One of the documents in the report is labelled a “final autopsy protocol,” which is a summary.

Wonderlich used statements from a letter written by Dr. John Plunkett, a forensic pathologist.

“The level of methamphetamine in Miss Peterson’s body was not even toxic, let alone lethal,” he said. “It was a trace amount.”

He also pointed out that Peterson had many conditions contributing to her death.

“According to the summary, she was obese, diabetic and had a 90 percent blockage to her first diagonal artery, 90 percent blockage to her right coronary artery, 80 percent blockage to her circumflex artery and 75 percent blockage to her left anterior descending artery, in addition to other things,” he said.

Peterson’s heart was also markedly enlarged with dilation of all four chambers, he said.

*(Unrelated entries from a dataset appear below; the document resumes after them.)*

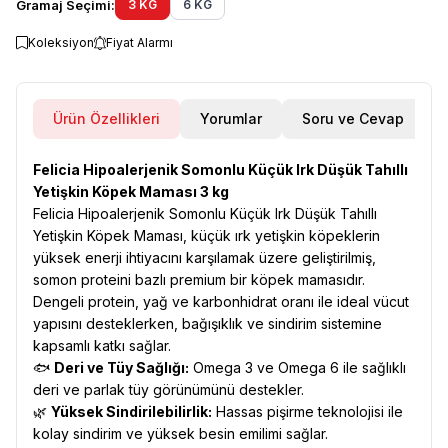
Gramaj Seçimi:
3 KG
6 KG
Koleksiyon
Fiyat Alarmı
Ürün Özellikleri
Yorumlar
Soru ve Cevap
Felicia Hipoalerjenik Somonlu Küçük Irk Düşük Tahıllı
Yetişkin Köpek Maması 3 kg
Felicia Hipoalerjenik Somonlu Küçük Irk Düşük Tahıllı
Yetişkin Köpek Maması, küçük ırk yetişkin köpeklerin
yüksek enerji ihtiyacını karşılamak üzere geliştirilmiş,
somon proteini bazlı premium bir köpek mamasıdır.
Dengeli protein, yağ ve karbonhidrat oranı ile ideal vücut
yapısını desteklerken, bağışıklık ve sindirim sistemine
kapsamlı katkı sağlar.
🐟
Deri ve Tüy Sağlığı:
Omega 3 ve Omega 6 ile sağlıklı
deri ve parlak tüy görünümünü destekler.
🌿
Yüksek Sindirilebilirlik:
Hassas pişirme teknolojisi ile
kolay sindirim ve yüksek besin emilimi sağlar.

“The report does not explain how a trace amount of meth in her system would cause death,” said Wonderlich. “She would not even test positive for meth at that level.”

“That report is an autopsy,” said Kosovich. “Dr. Mills concluded that the cause of death was the toxicity of meth in her at that time. The other conditions made her a sick woman but they did not make her a dead one. It was the meth that pushed her over the edge. It’s a legitimate theory to be proved or contested by experts at trial.”

“The final protocol is just a summary,” Wonderlich maintained. “It’s like having the police submit a blank report and being told that they’ll explain at trial — you’ll find out then. The report doesn’t even state a cause of death. Did the meth cause a heart attack? Did she have a stroke? We don’t know.”

Judge Conrad Freeberg directed a question to Kosovich, “If that’s a summary, then where is the background? It ought to be here; that’s why we’re here today.”

Freeberg pointed out that there have already been extensions in the case, and he would not extend again.

He gave the defense until Aug. 16 to submit a written memorandum and Aug. 23 for the state.